Correlation of proteome-wide changes with social immunity behaviors provides insight into resistance to the parasitic mite, Varroa destructor, in the honey bee (Apis mellifera).

Parker, R., Guarna, M.M., Melathopoulos, A.P., Moon, K.-M., White, R., Huxter, E., Pernal, S.F., et Foster, L.J. (2012). « Correlation of proteome-wide changes with social immunity behaviors provides insight into resistance to the parasitic mite, Varroa destructor, in the honey bee (Apis mellifera). », Genome Biology, 13(9), p. R81. doi : 10.1186/gb-2012-13-9-r81  Accès au texte intégral (en anglais seulement)

Résumé

Contexte : Les maladies jouent un rôle déterminant dans l’évolution de nombreux organismes. Chez l’abeille domestique, la sélection en faveur de réponses comportementales sociales est le principal processus adaptatif conférant une résistance aux maladies.

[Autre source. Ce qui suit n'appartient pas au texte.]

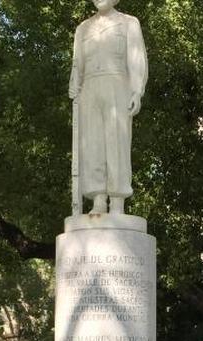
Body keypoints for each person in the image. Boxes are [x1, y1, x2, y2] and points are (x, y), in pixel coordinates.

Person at [69, 0, 147, 217]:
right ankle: (98, 199)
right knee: (93, 145)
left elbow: (136, 59)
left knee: (117, 143)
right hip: (90, 89)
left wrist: (136, 91)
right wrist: (74, 83)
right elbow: (78, 64)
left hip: (117, 85)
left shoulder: (129, 23)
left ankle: (117, 202)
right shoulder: (83, 28)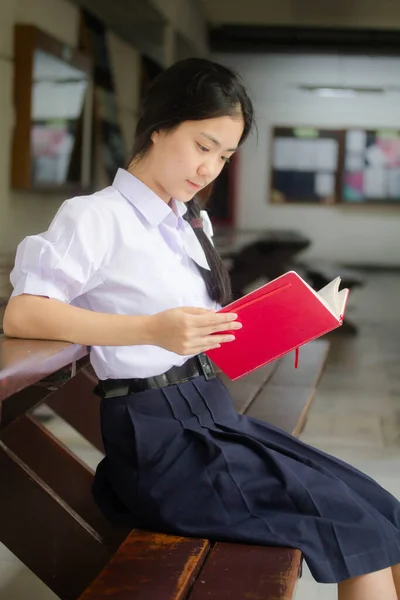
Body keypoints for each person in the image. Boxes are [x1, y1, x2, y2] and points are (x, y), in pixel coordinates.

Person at [4, 58, 400, 600]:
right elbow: (23, 313)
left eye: (225, 155)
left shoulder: (191, 220)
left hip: (213, 418)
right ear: (160, 126)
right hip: (163, 447)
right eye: (203, 145)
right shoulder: (95, 216)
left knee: (382, 512)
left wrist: (287, 324)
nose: (211, 166)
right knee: (355, 531)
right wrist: (150, 330)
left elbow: (208, 335)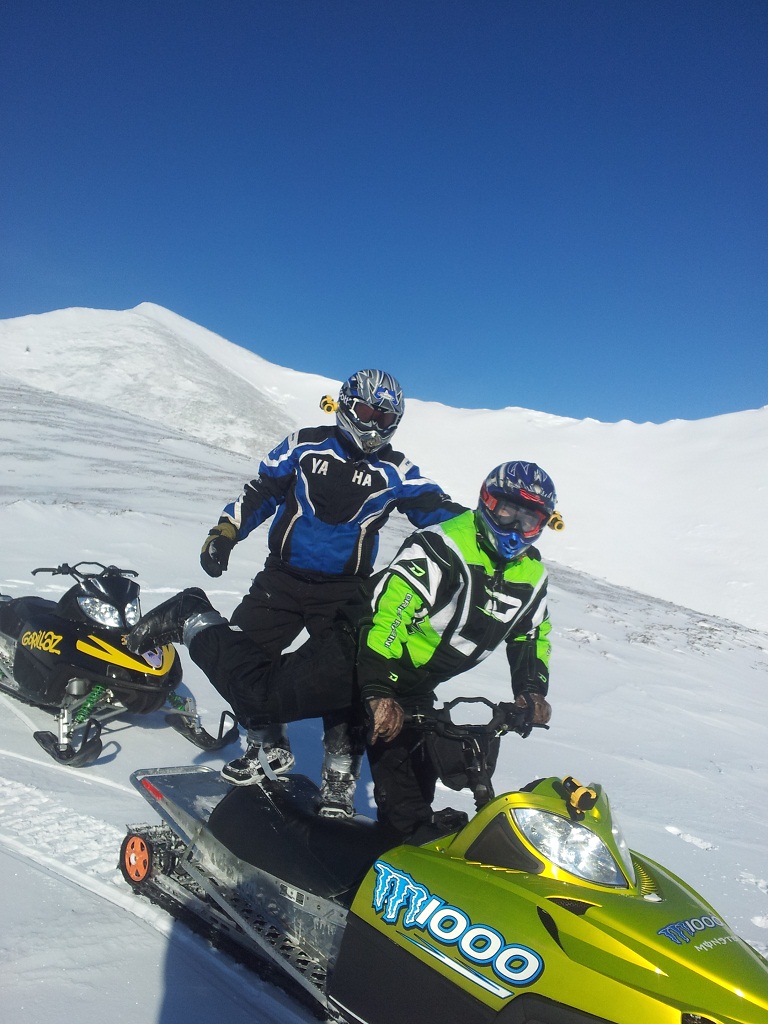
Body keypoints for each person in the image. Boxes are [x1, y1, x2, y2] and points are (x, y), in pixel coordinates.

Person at [127, 461, 557, 840]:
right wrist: (378, 691)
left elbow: (532, 634)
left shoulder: (532, 575)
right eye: (507, 511)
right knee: (259, 697)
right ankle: (192, 616)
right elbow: (389, 616)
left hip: (411, 681)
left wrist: (532, 689)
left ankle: (400, 870)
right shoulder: (443, 545)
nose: (514, 528)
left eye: (529, 519)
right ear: (486, 502)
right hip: (357, 649)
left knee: (408, 798)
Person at [198, 369, 464, 816]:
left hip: (346, 590)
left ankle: (340, 773)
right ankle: (265, 742)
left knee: (346, 677)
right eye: (367, 412)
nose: (374, 426)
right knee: (243, 651)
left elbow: (437, 510)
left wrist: (486, 531)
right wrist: (225, 532)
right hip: (282, 578)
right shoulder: (303, 445)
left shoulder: (395, 469)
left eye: (385, 419)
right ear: (345, 405)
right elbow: (261, 492)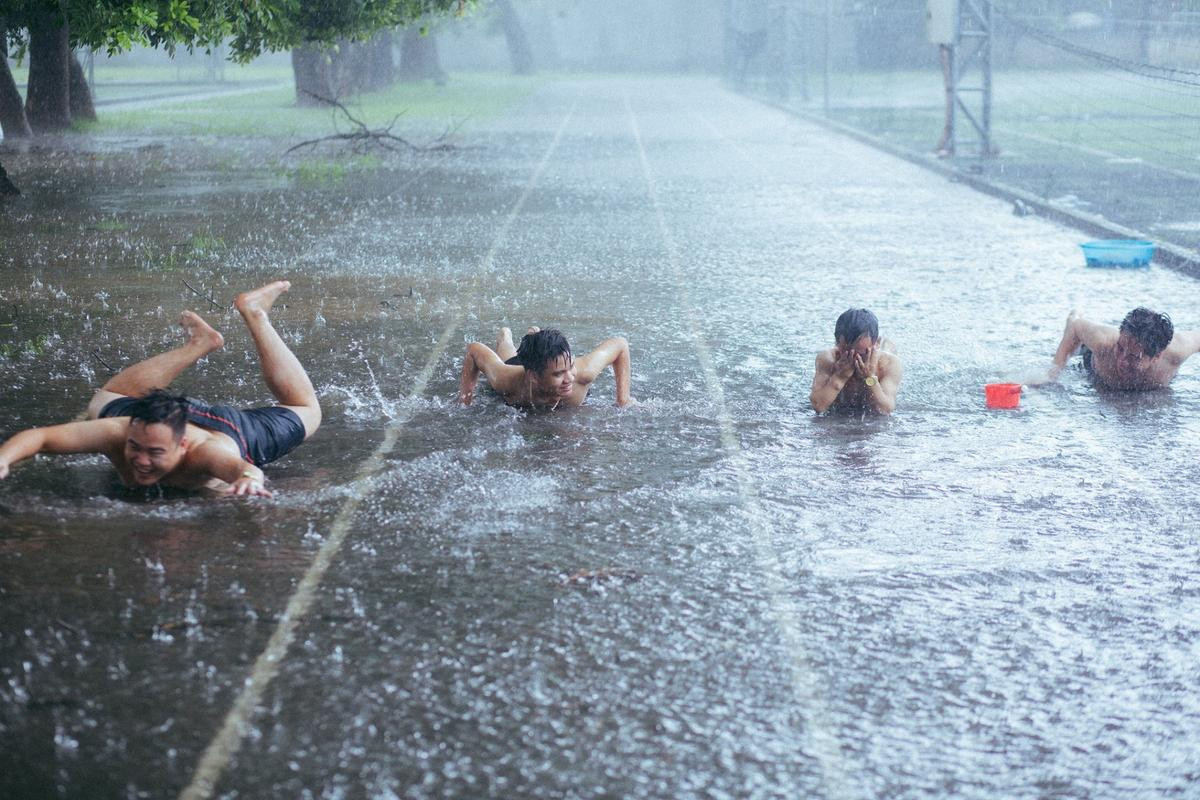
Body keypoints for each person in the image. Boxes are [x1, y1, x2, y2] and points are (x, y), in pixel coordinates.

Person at [0, 281, 321, 497]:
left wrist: (247, 483)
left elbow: (245, 469)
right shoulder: (118, 431)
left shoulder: (206, 454)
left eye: (154, 453)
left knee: (307, 409)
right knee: (107, 400)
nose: (139, 460)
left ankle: (255, 313)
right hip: (168, 416)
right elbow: (40, 437)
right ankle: (200, 343)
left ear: (181, 446)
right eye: (135, 447)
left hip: (232, 431)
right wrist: (3, 458)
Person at [459, 327, 632, 409]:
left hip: (553, 361)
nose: (570, 378)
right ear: (534, 376)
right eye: (559, 375)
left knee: (561, 364)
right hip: (521, 368)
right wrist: (465, 402)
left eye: (569, 369)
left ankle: (534, 338)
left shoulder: (583, 373)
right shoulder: (505, 379)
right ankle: (506, 335)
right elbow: (474, 350)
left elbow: (620, 345)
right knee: (508, 353)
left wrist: (623, 401)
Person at [1046, 308, 1200, 390]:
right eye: (1120, 349)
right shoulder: (1104, 342)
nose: (1122, 361)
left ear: (1156, 356)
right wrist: (1054, 372)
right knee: (1075, 321)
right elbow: (1076, 326)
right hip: (1094, 358)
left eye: (1134, 357)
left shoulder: (1176, 353)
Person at [810, 308, 902, 415]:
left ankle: (886, 344)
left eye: (863, 353)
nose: (855, 359)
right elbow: (818, 406)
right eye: (848, 353)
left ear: (875, 344)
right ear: (836, 343)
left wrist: (870, 378)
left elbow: (886, 409)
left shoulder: (889, 363)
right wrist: (839, 377)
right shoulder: (828, 359)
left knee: (887, 349)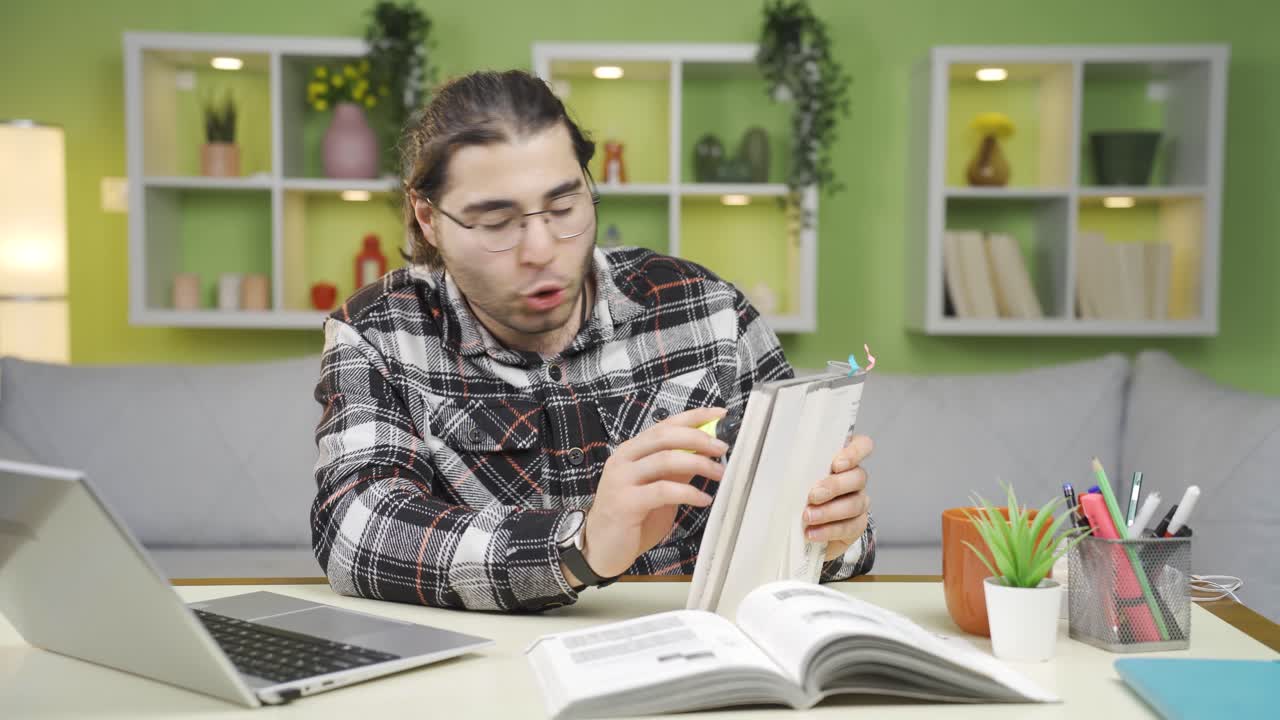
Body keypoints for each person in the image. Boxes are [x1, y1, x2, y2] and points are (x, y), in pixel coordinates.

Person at [311, 69, 875, 612]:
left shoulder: (708, 310)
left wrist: (831, 533)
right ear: (428, 217)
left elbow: (829, 529)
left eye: (563, 207)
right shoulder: (377, 332)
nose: (541, 248)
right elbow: (356, 530)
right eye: (497, 221)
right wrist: (576, 547)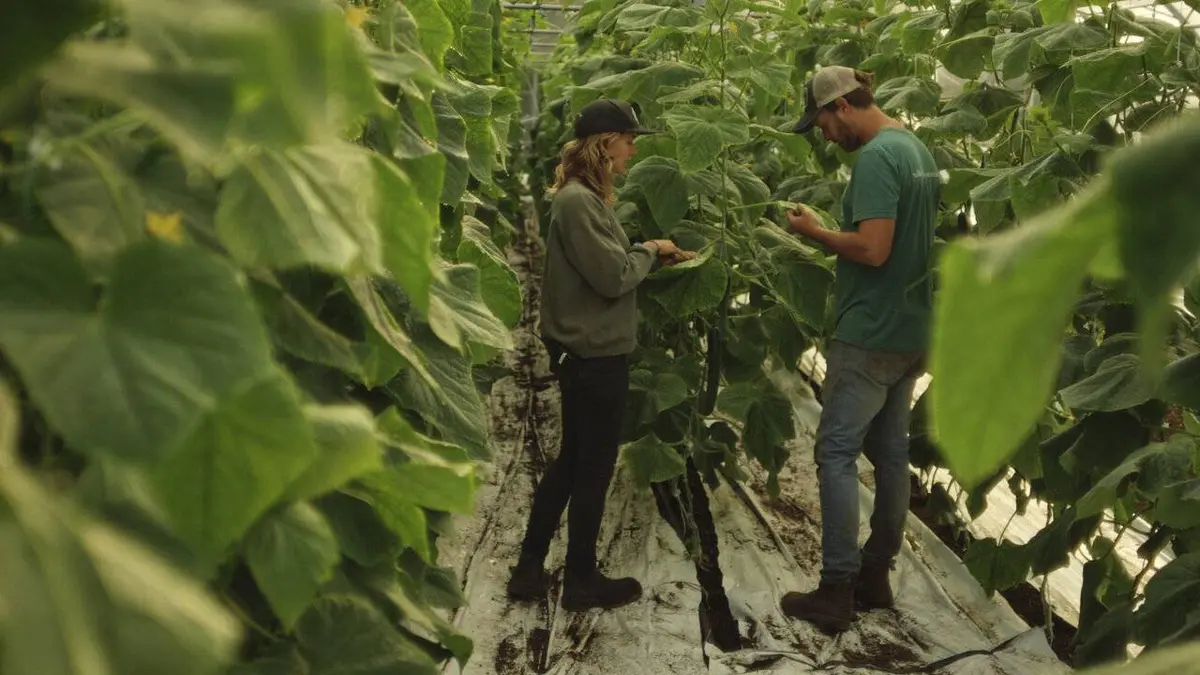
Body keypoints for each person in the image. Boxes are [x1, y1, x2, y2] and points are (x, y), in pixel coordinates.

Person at [507, 98, 694, 611]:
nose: (634, 149)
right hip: (593, 354)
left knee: (572, 462)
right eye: (630, 139)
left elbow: (610, 266)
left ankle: (529, 568)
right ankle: (581, 581)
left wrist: (648, 254)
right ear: (605, 143)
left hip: (585, 352)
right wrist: (651, 250)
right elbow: (612, 277)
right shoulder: (576, 202)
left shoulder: (585, 199)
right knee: (591, 468)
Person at [779, 66, 940, 632]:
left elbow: (873, 250)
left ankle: (836, 588)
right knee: (892, 455)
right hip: (911, 329)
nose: (824, 135)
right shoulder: (915, 148)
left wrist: (815, 233)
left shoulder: (875, 159)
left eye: (822, 122)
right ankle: (876, 576)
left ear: (842, 106)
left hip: (869, 331)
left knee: (837, 454)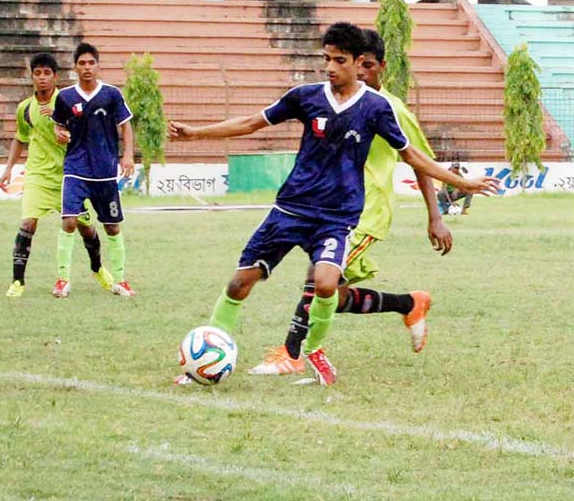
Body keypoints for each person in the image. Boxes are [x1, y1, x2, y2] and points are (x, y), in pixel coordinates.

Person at [169, 23, 498, 386]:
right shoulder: (305, 97)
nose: (329, 67)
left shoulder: (378, 108)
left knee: (325, 283)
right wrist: (196, 132)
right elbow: (250, 123)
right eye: (326, 58)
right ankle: (211, 350)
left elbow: (413, 156)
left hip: (338, 217)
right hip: (290, 210)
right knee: (239, 284)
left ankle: (311, 351)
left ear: (358, 63)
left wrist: (462, 183)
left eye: (338, 60)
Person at [249, 29, 452, 377]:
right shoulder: (338, 101)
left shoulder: (392, 109)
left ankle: (291, 353)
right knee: (335, 295)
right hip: (329, 206)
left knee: (317, 279)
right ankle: (409, 303)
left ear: (379, 67)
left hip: (366, 213)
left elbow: (420, 164)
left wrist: (436, 217)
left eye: (368, 67)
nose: (361, 74)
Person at [0, 52, 114, 297]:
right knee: (28, 222)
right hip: (38, 175)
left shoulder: (69, 100)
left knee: (85, 228)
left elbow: (85, 132)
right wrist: (8, 169)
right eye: (37, 73)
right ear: (31, 77)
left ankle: (98, 268)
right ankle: (18, 282)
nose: (41, 78)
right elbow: (20, 138)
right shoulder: (25, 109)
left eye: (46, 73)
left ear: (55, 76)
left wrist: (65, 131)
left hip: (69, 175)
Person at [51, 42, 136, 297]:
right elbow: (57, 125)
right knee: (69, 221)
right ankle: (62, 279)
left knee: (112, 227)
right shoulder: (65, 97)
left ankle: (120, 280)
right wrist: (59, 133)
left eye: (91, 63)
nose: (87, 68)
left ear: (98, 66)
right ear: (75, 67)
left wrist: (128, 155)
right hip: (75, 169)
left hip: (105, 171)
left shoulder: (111, 94)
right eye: (82, 63)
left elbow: (126, 126)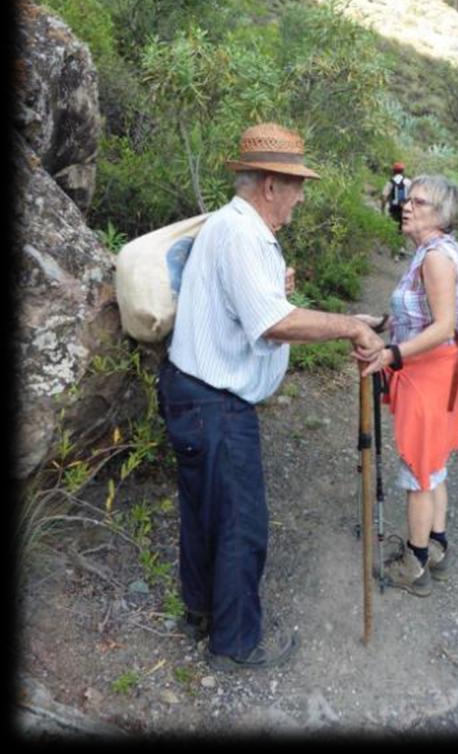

Un de ces processus, le comportement hygiénique, permet aux abeilles de résister à de nombreux pathogènes et parasites, don’t l’acarien parasite Varroa destructor, qui inflige de lourdes pertes aux apiculteurs. Les éléments génétiques et les facteurs biochimiques modulant l’expression de ces adaptations sont actuellement inconnus. La protéomique permet d’identifier les protéines régissant les processus comportementaux. L’utilisation de ces protéines comme biomarqueurs pourrait nous aider à reconnaître les colonies tolérantes aux maladies. Résultats : Nous avons échantillonné une importante cohorte de lignées de reines commerciales et évalué chez chacune le taux global de varraose, le comportement hygiénique et la réponse hygiénique précise au V. destructor. Des analyses de corrélation étendues à l’ensemble du protéome nous ont permis d’identifier dans les téguments larvaires et les antennes des adultes plusieurs protéines hautement prédictives du comportement et d’un faible taux d’infestation des colonies. Chez les larves, la réponse aux blessures est considérée comme un processus adaptatif clé contribuant à réduire les taux d’infestation, et la biosynthèse de la chitine et les réponses immunitaires semblent représenter des adaptations jouant un rôle déterminant dans l’acquisition d’une résistance aux maladies. La rapidité du comportement hygiénique pourrait être étayée par des changements dans le protéome antennaire. Des processus chimiosensoriels et neurologiques influeraient également sur la spécificité de la détection du V. destructor dans les antennes. Conclusions : Nos résultats fournissent une explication inédite de la façon don’t des adaptations comportementales complexes sont exprimées dans le protéome des abeilles domestiques. Les corrélations biochimiques les plus importantes fournissent des indications sur la nature des mécanismes moléculaires sous-jacents à l’immunité sociale et innée des abeilles domestiques. De tels changements sont révélateurs de la divergence potentielle associée aux processus régissant la maturation des ouvrières.